Reynolds, a Muscogee (Creek) citizen famously nicknamed “Superchief”, was a multi-sport star at Oklahoma State Univeristy (then A&M) before embarking on a 13-year Major League Baseball career pitching for the Cleveland Indians and most notably the New York Yankees.
It is Reynolds’ Yankee lore that still resonates today. He won six world titles with the Bronx Bombers and was a six-time all-star who threw two career no-hitters. He is immortalized with a plaque in Yankee Stadium’s famous Monument Park alongside names like Ruth, DiMaggio and Gehrig.
But on this hot, hazy Oklahoma day in Stillwater, Ward sits and watches Cowboy batting practice in the park that he helped bring to life and that for 38 years has bore Reynolds’ name. He remembers the process of getting it built and how it showcased Allie’s humility. To him, it was more impressive than any pitch Reynolds ever threw.
“We thought, ‘we need to name this,’ and I said ‘Allie Reynolds is the guy,’ ” Ward said. “He and Arlene came up and had dinner with us at the country club, it was the first time I’d ever met him. Very humble, very understated. He didn’t have any problem making a (financial) contribution, what he had a problem with was he didn’t want to be seen as buying his name on the stadium. I said “no, no you let me handle that,’ and we went through collegiate baseball and explained the story and that made it go.”
Allie P. Reynolds Stadium has seen its share of success since officially opening in April 1981, mostly with Ward at the helm.

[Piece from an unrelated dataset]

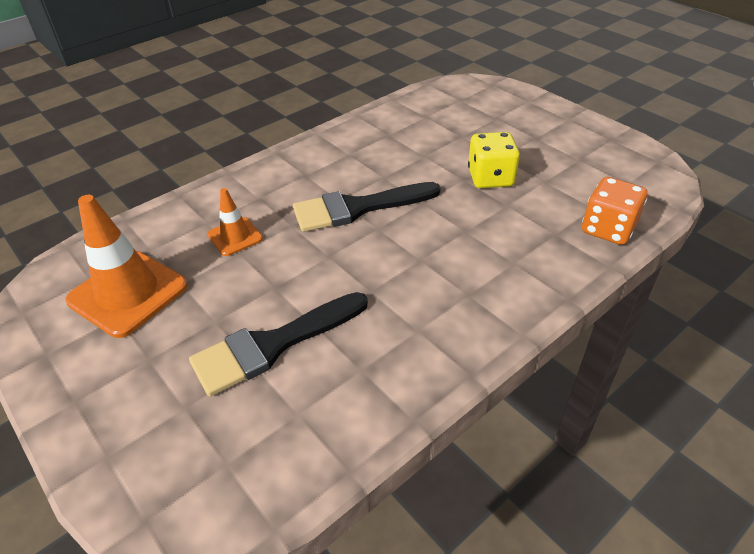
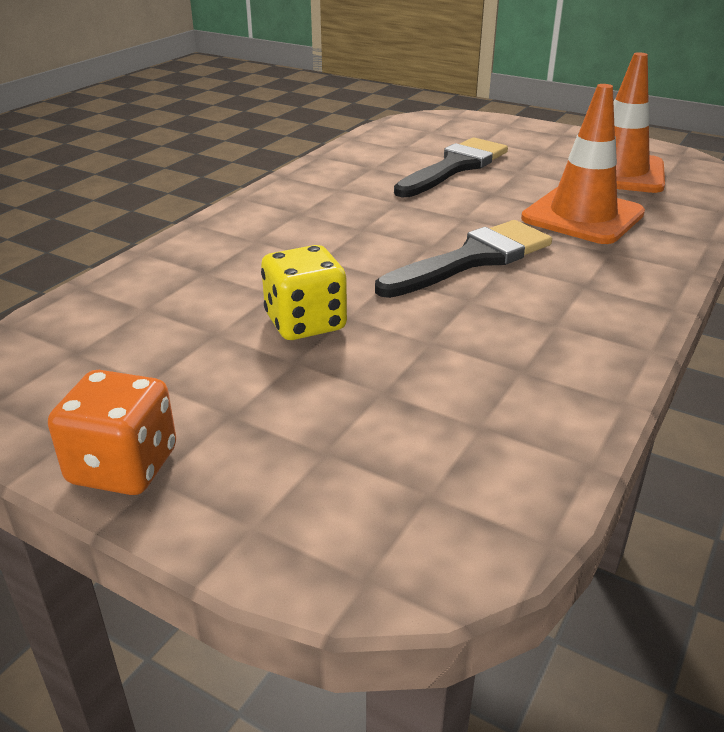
camera: 160 degrees right, 10 degrees down
orange traffic cone [207,188,263,256] -> orange traffic cone [521,84,645,244], size x1.86
orange dice [582,177,648,245] -> orange dice moved to [48,370,176,495]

The stadium’s opening ushered in the booming era of Cowboy baseball in the 1980s that saw nine consecutive Big 8 titles and seven trips to the College World Series.
Ward recalls bidding for the first NCAA regional tournament in Stillwater, which in itself was the principal motivation behind getting the stadium built. OSU received news they had earned the hosting site on a Monday morning and began play that Wednesday, so it was a quick turnaround and a bit of a whirlwind for Ward.
The Cowboys advanced to the College World Series and when they got back home, Ward found out that Reynolds drove up to attend the regional. Due to the NCAA being in charge of press credentials and ticketing, Ward had no idea that Allie had not only came for the game, but wasn’t able to get in.
“He and Arlene drove here, saw the crowd full, saw the line and didn’t pull any punches, just turned around and drove back home and didn’t ever say a word. That’s the character and humility of Allie Reynolds,” Ward said. “You feel like you’ve made a major mistake in your life politically… I’ve felt bad about that for the last 40 years. I apologized and he just let it roll off of him. He said, ‘no I need to be smarter and make sure somebody knows I’m coming.’ ”
In this era of sports, especially at the collegiate level, the games are almost secondary to the facilities arms race. Better locker rooms, better players. And stadiums built in the 1980s are not long for the world.
The charming old stadium nestled on campus in between Duck and Knoblock Streets is down to its last couple years. OSU announced and began construction on a $60 million state of the art facility that will be one of the finest in the conference and the country.
Current Cowboy head baseball coach Josh Holliday is excited about the new stadium. It will be a game changer for his recruiting efforts and getting the best players to Stillwater. But the excitement about the new park also brings reflection from Holliday, who was a catcher for the Cowboys from 1996-99 and spent his entire career playing at Allie P.
The name on the stadium means something to him. He talked about the impact Reynolds’ name and legacy still have on his players and those he recruits to this day.
“I think he stands out as a trailblazer,” Holliday said. “What a gifted athlete he was. It’s something our state can celebrate, our university and the Native American history of it we can all be proud of.”
Athletic Director Mike Holder has been non-committal on the naming of the new stadium, only saying that for now it is known as Oklahoma State University Baseball Stadium.
Count Ward among those who wish to see Allie Reynolds’ name live on inside the new facility. He understands maybe more than anybody what Allie’s name meant to the future and continued success of OSU baseball.
“I taught my kids God bless momma, God bless daddy and God bless Allie P. Reynolds,” Ward said. “That gift and his involvement and his name gave us the catalyst and the energy around our program that drove it.”